All over the world, organizations that operated on the assumption that large groups of people would be welcome to gather on their premises are urgently strategizing about how best to reopen safely. For example, the administrators of Dia:Beacon, one of the most beloved museums in the state of New York, are developing alterations to their facilities and protocols as a defense against coronavirus that include hands-free bathroom faucets and staggered admissions. Magazzino Italian Art, an 18,000 square foot campus located in the Hudson Valley, announced its plans to integrate the use of EGOPro Active Tags into its daily operations, in addition to many other efforts to ensure the safety of attendees and staff. All visitors will be required to wear this device, which alerts the wearer when someone in their vicinity has gotten too close.

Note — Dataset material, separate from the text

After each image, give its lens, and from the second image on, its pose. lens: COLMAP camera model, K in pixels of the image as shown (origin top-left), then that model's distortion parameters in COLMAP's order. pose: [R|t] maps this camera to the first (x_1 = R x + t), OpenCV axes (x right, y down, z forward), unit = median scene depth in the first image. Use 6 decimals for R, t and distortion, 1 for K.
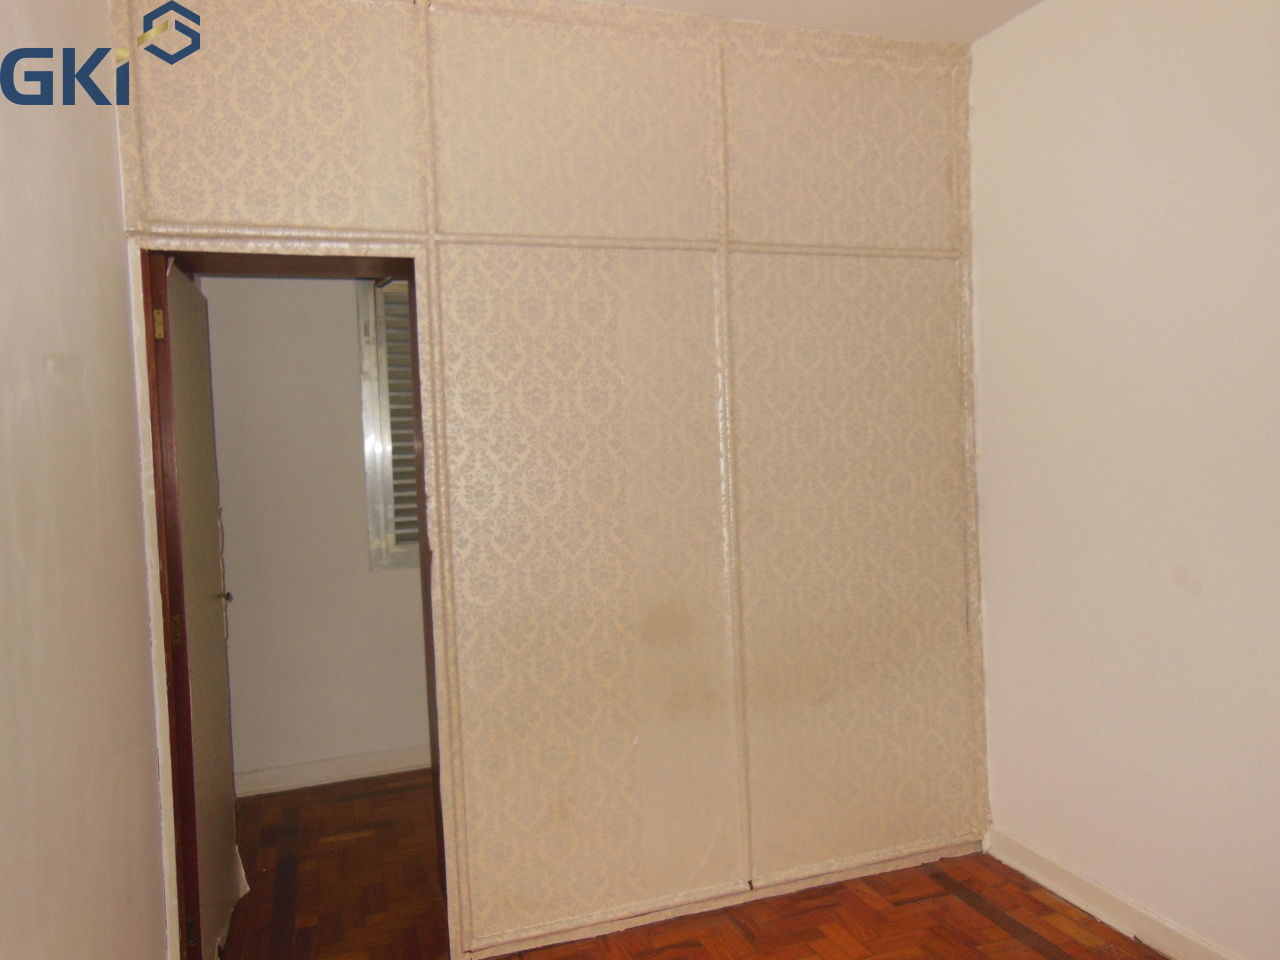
lens RADIAL K [[937.8, 0, 638.4], [0, 937.8, 487.8], [0, 0, 1]] dist [-0.004644, 0.035744]
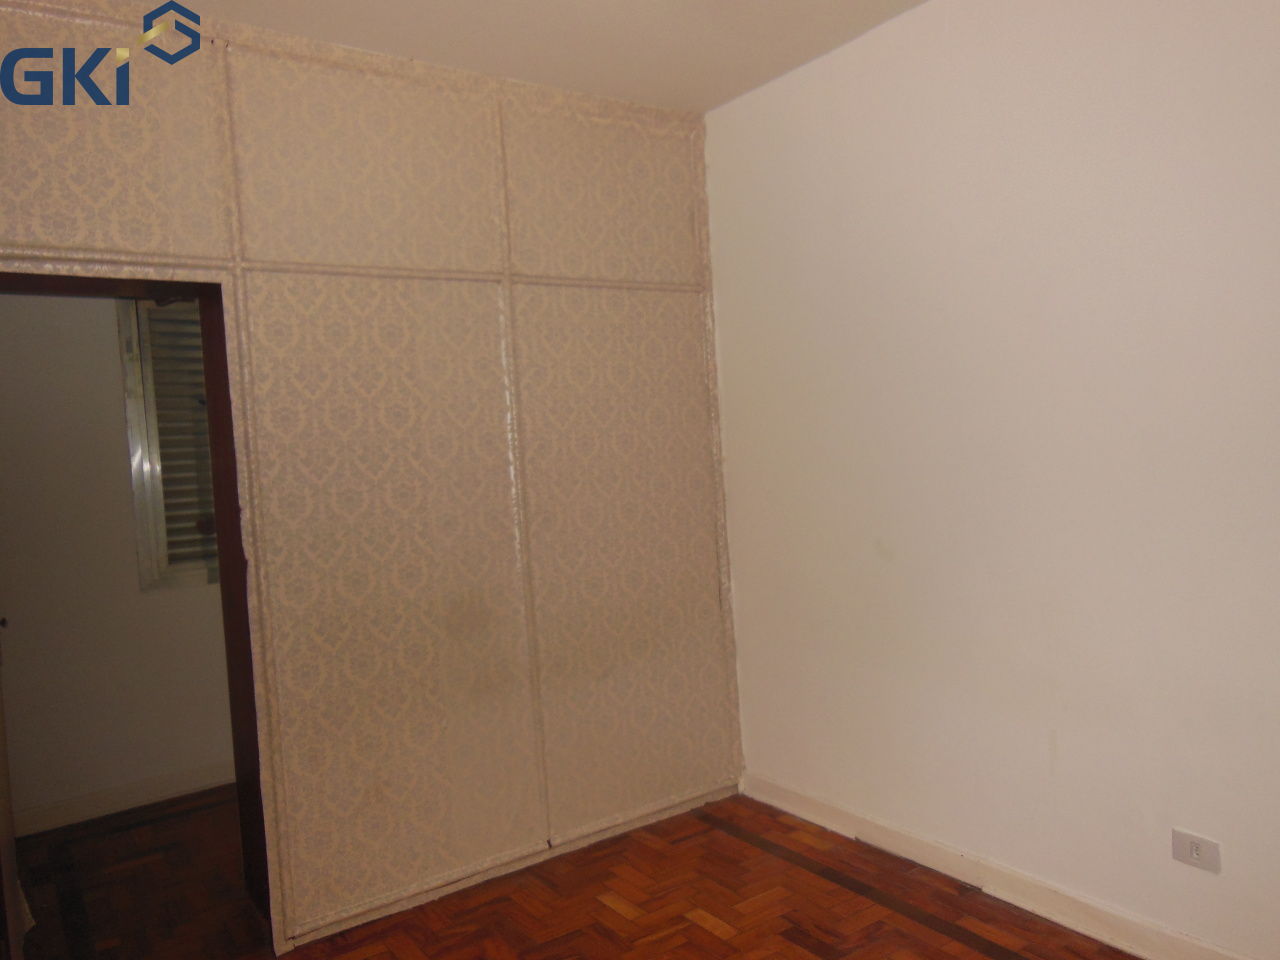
lens RADIAL K [[937.8, 0, 645.0], [0, 937.8, 490.7], [0, 0, 1]] dist [-0.004644, 0.035744]
pose [[0.961109, -0.033616, 0.274117, -0.068178], [0.036447, 0.999322, -0.005242, 0.010116], [-0.273755, 0.015029, 0.961682, -0.127670]]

“Since lockdown, we have been researching solutions that would allow us to open our doors safely when possible,” Vittorio Calabrese, the Director of Magazzino Italian Art, told Observer. “We are proud to have found a product that is intuitive, easy to use and sanitize, that protects our visitors’ privacy, and that was created in partnership by an Italian and American company. The EGOpro tags have been used in industrial settings for over 20 years.”
EGOPro Active Tags, which were developed by the companies Advanced Microwave Engineering and Advanced Industrial Marketing, use radio technology to detect the proximity of other Tags in the area. Theoretically, if one person wearing a Tag accidentally gets too close to another wearer, the devices will both flash red LED lights and vibrate in order to indicate that a minimum safe distance between the two people must immediately be re-established. The Duomo di Firenze in Italy also recently announced that they would be introducing the use of the same social distancing devices to their daily operations.
The pandemic has baffled medical professionals everywhere, but social distancing protocols that necessitate people in public keeping at least six feet away from other strangers have already been accepted as a basic public health defense against the novel coronavirus. Until a vaccine is developed, it’s likely that devices like the EGOpro tags will become increasingly ubiquitous not just in museums, but in all arenas of public life.